### STUDY TEXT
· · · · · · ·
4. Dross is removed, and the dissolved hydrogen is degassed. (Molten aluminium readily disassociates hydrogen from water vapor and hydrocarbon contaminants.) This is typically done with chlorine and nitrogen gas. Hexachloroethane tablets are normally used as the source for chlorine. Ammonium perchlorate can also be used, as it decomposes mainly into chlorine, nitrogen, and oxygen when heated.^[29]
5. Samples are taken for spectroscopic analysis. Depending on the final product desired, high-purity aluminium, copper, zinc, manganese, silicon, and/or magnesium is added to alter the molten composition to the proper alloy specification. The top-five aluminium alloys produced are 6061, 7075, 1100, 6063, and 2024.
6. The furnace is tapped, the molten aluminium poured out, and the process is repeated again for the next batch. Depending on the end product, it may be cast into ingots, billets, or rods, formed into large slabs for rolling, atomized into powder, sent to an extruder, or transported in its molten state to manufacturing facilities for further processing.^[30]

Ingot production using reverberatory furnaces

The scrap aluminium is separated into a range of categories such as irony aluminium (engine blocks etc.), clean aluminium (alloy wheels). Scraps are classified according to ISRI (Institute of Scrap Recycling Industries).

Depending on the specification of the required ingot casting, it will depend on the type of scrap used in the start melt. Generally, the scrap is charged to a reverberatory furnace (other methods appear to be either less economical and/or dangerous) and melted down to form a "bath". The molten metal is tested using spectroscopy on a sample taken from the melt to determine what refinements are needed to produce the final casts.

After the refinements have been added, the melt may be tested several times to be able to fine-tune the batch to the specific standard.

Once the correct "recipe" of metal is available, the furnace is tapped and poured into ingot moulds, usually via a casting machine. The melt is then left to cool, stacked and sold on as cast silicon–aluminium ingot to various industries for re-use. Mainly, cast alloys like ADC12, LM2, AlSi132, LM24 etc. are produced. These secondary alloys ingots are used in die cast companies.

Tilting rotary furnaces are used for recycling of aluminium scrap, which give higher recovery compared to reverberatory furnaces (Skelner Furnace).
· · · · · · ·
### EXERCISE
Summarize the aluminum recycling text above in two sentences.

### DATA EXCERPT
· · · · · · ·
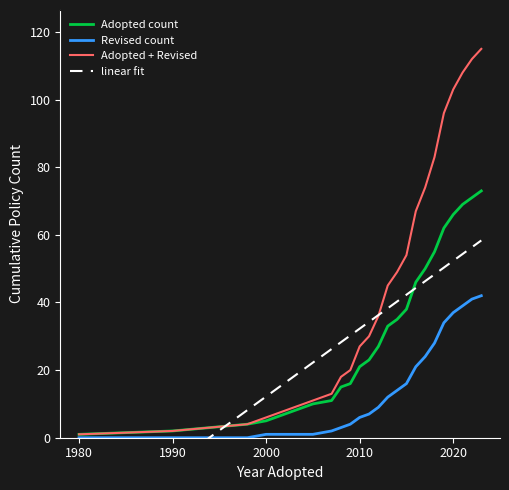

What is the highest value of the Revised count series?

42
· · · · · · ·
### ANSWER AREA
In the furnace process, dross is removed and dissolved hydrogen is degassed, samples are analyzed by spectroscopy so that metals can be added to reach the alloy specification, and the furnace is then tapped so the molten aluminum can be cast, rolled, atomized, extruded, or shipped molten. For ingot production, classified scrap is melted in a reverberatory furnace, tested and refined until it meets the standard, then poured into ingot molds and sold as cast alloy ingots used by die cast companies, although tilting rotary furnaces give higher recovery.